ROOT Version: 6.16 and 6.18 Platform: Linux Compiler: GCC 7.4.0
Hello, I am profiling an application that depends on ROOT TObjects and TRefs. We process events in parallel and in this sense each thread usually creates, copies and destroys thousands of TObjects that contain TRefs.
When we use more than 8 threads we start to see performance degradation due to some global locking in the TRef assignment operator. Take this case where 60% of the wait time is spent in TRef.
Please note that this exact issue was previously reported for ROOT version 6.12 and 6.14
Although the penalty of using TRefs in our use case has decreased by ROOT version 6.16, the problem still exists and whenever a thread is copying a TRef all other threads lock waiting for it to finish.

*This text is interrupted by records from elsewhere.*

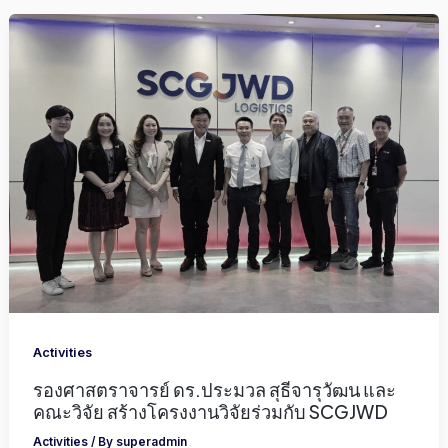
Activities
รองศาสตราจารย์ ดร.ประมวล สุธีจารุวัฒน และ
คณะวิจัย สร้างโครงงานวิจัยร่วมกับ SCGJWD
Activities
/ By
superadmin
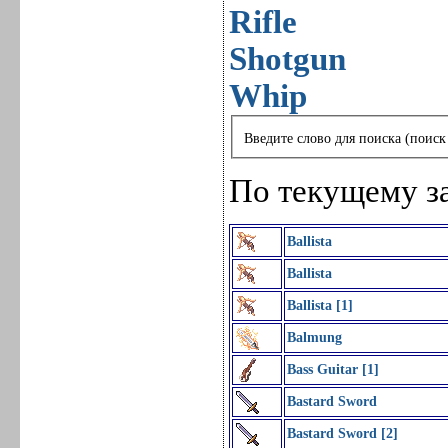
Rifle
Shotgun
Whip
Введите слово для поиска (поиск
По текущему з
Ballista
Ballista
Ballista [1]
Balmung
Bass Guitar [1]
Bastard Sword
Bastard Sword [2]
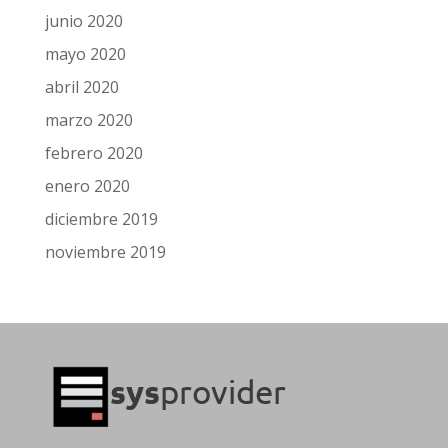
junio 2020
mayo 2020
abril 2020
marzo 2020
febrero 2020
enero 2020
diciembre 2019
noviembre 2019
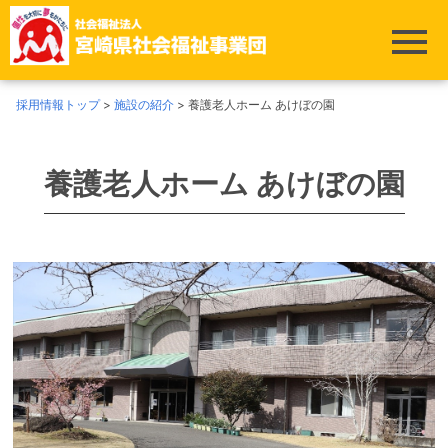
採用情報トップ
>
施設の紹介
>
養護老人ホーム あけぼの園
養護老人ホーム あけぼの園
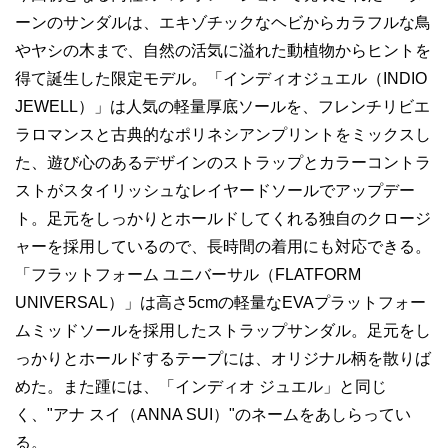
ーンのサンダルは、エキゾチックなヘビからカラフルな鳥
やヤシの木まで、自然の活気に溢れた動植物からヒントを
得て誕生した限定モデル。「インディオジュエル（INDIO
JEWELL）」は人気の軽量厚底ソールを、フレンチリビエ
ラロマンスと古典的なポリネシアンプリントをミックスし
た、遊び心のあるデザインのストラップとカラーコントラ
ストがスタイリッシュなレイヤードソールでアップデー
ト。足元をしっかりとホールドしてくれる独自のクロージ
ャーを採用しているので、長時間の着用にも対応できる。
「フラットフォーム ユニバーサル（FLATFORM
UNIVERSAL）」は高さ5cmの軽量なEVAプラットフォー
ムミッドソールを採用したストラップサンダル。足元をし
っかりとホールドするテープには、オリジナル柄を散りば
めた。また踵には、「インディオ ジュエル」と同じ
く、"アナ スイ（ANNA SUI）"のネームをあしらってい
る。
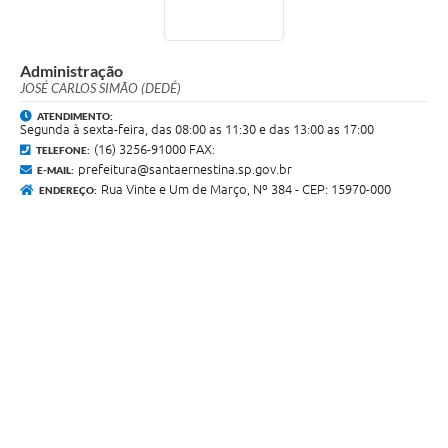
Administração
JOSÉ CARLOS SIMÃO (DEDÉ)
ATENDIMENTO:
Segunda à sexta-feira, das 08:00 as 11:30 e das 13:00 as 17:00
(16) 3256-91000 FAX:
TELEFONE:
prefeitura@santaernestina.sp.gov.br
E-MAIL:
Rua Vinte e Um de Março, Nº 384 - CEP: 15970-000
ENDEREÇO:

A sample code that describes our use case was provided in the linked issue along with stack traces.
Is it possible to bypass the need for such locks ROOT::TReentrantRWLock? or is it possible to reduce the penalty of using TRefs?
re: TRefArray: we had some very strange issues when writing TRefArrays to a file and accessing them later on. This is why we exchanged them for a vector. Would you expect a better performance when using TRefArray?
and all that said … as far as I can tell if the TObject are really new and then the lock should not be taken often as their is a short cut caching the information … (i.e. I really need a reproducer … even if it is the full example).
In theory the TRefArray should better as they are designed to lookup in the global table ‘less often’ (i.e. one per collection rather than once per object) [That is ‘of course’ minus any bugs and over-sights ]